What the task asks >>
Copy out every line from the one containing "ДельтаЛизинг дает" down to the one containing "устарело, физически изношено и не", both included, exactly as they appear in the rows below.

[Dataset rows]
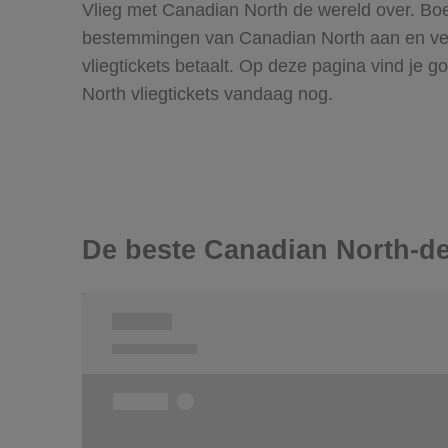
Vlieg met Canadian North de wereld over. Boe
bestemmingen van Canadian North aan en verge
vliegtickets betaalt. Op deze pagina vind je
North vliegtickets vandaag nog.
De beste Canadian North-de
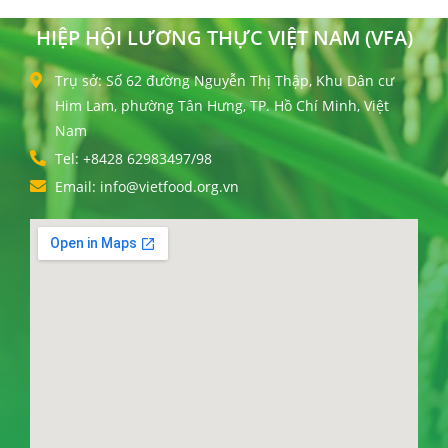
HIỆP HỘI LƯƠNG THỰC VIỆT NAM (VFA)
Trụ sở: Số 62 đường Nguyễn Thị Thập, Khu Dân cư
Him Lam, phường Tân Hưng, TP. Hồ Chí Minh, Việt
Nam
Tel: +8428 62983497/98
Email: info@vietfood.org.vn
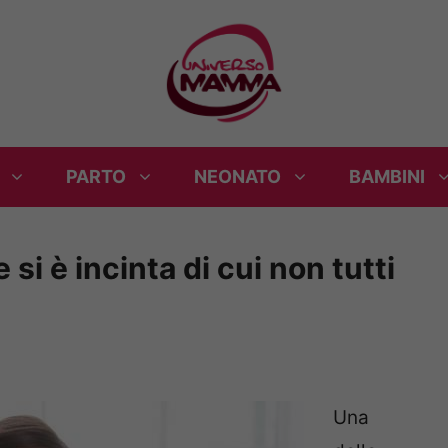
PARTO
NEONATO
BAMBINI
 si è incinta di cui non tutti
Una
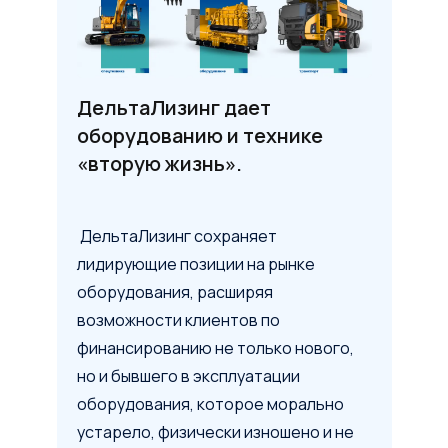
ДельтаЛизинг дает
оборудованию и технике
«вторую жизнь».
ДельтаЛизинг сохраняет
лидирующие позиции на рынке
оборудования, расширяя
возможности клиентов по
финансированию не только нового,
но и бывшего в эксплуатации
оборудования, которое морально
устарело, физически изношено и не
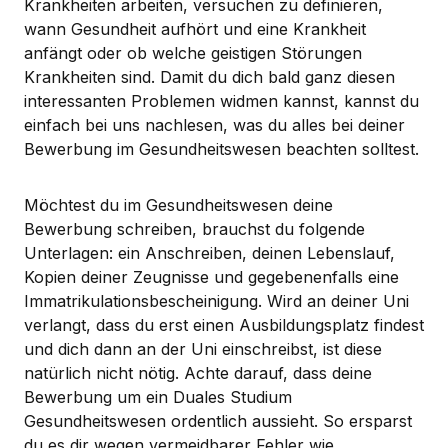
Krankheiten arbeiten, versuchen zu definieren,
wann Gesundheit aufhört und eine Krankheit
anfängt oder ob welche geistigen Störungen
Krankheiten sind. Damit du dich bald ganz diesen
interessanten Problemen widmen kannst, kannst du
einfach bei uns nachlesen, was du alles bei deiner
Bewerbung im Gesundheitswesen beachten solltest.
Möchtest du im Gesundheitswesen deine
Bewerbung schreiben, brauchst du folgende
Unterlagen: ein Anschreiben, deinen Lebenslauf,
Kopien deiner Zeugnisse und gegebenenfalls eine
Immatrikulationsbescheinigung. Wird an deiner Uni
verlangt, dass du erst einen Ausbildungsplatz findest
und dich dann an der Uni einschreibst, ist diese
natürlich nicht nötig. Achte darauf, dass deine
Bewerbung um ein Duales Studium
Gesundheitswesen ordentlich aussieht. So ersparst
du es dir wegen vermeidbarer Fehler wie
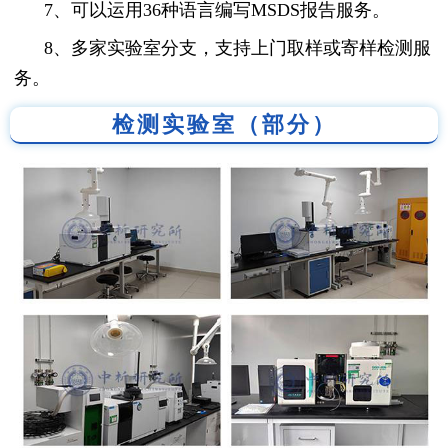
7、可以运用36种语言编写MSDS报告服务。
8、多家实验室分支，支持上门取样或寄样检测服
务。
检测实验室（部分）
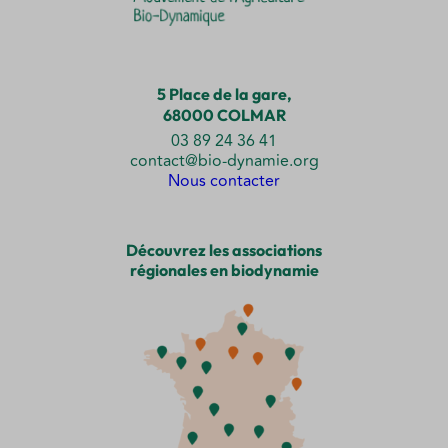
5 Place de la gare,
68000 COLMAR
03 89 24 36 41
contact@bio-dynamie.org
Nous contacter
Découvrez les associations
régionales en biodynamie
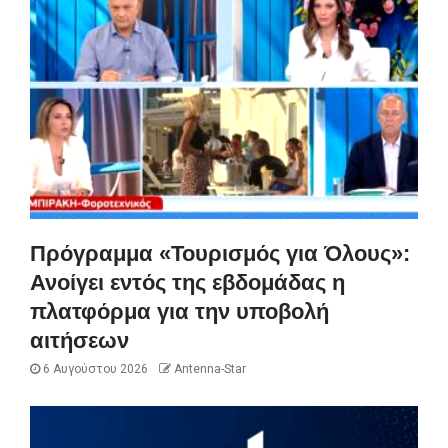
Πρόγραμμα «Τουρισμός για Όλους»:
Ανοίγει εντός της εβδομάδας η
πλατφόρμα για την υποβολή
αιτήσεων
6 Αυγούστου 2026
Antenna-Star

Task response >>
ДельтаЛизинг дает
оборудованию и технике
«вторую жизнь».
ДельтаЛизинг сохраняет
лидирующие позиции на рынке
оборудования, расширяя
возможности клиентов по
финансированию не только нового,
но и бывшего в эксплуатации
оборудования, которое морально
устарело, физически изношено и не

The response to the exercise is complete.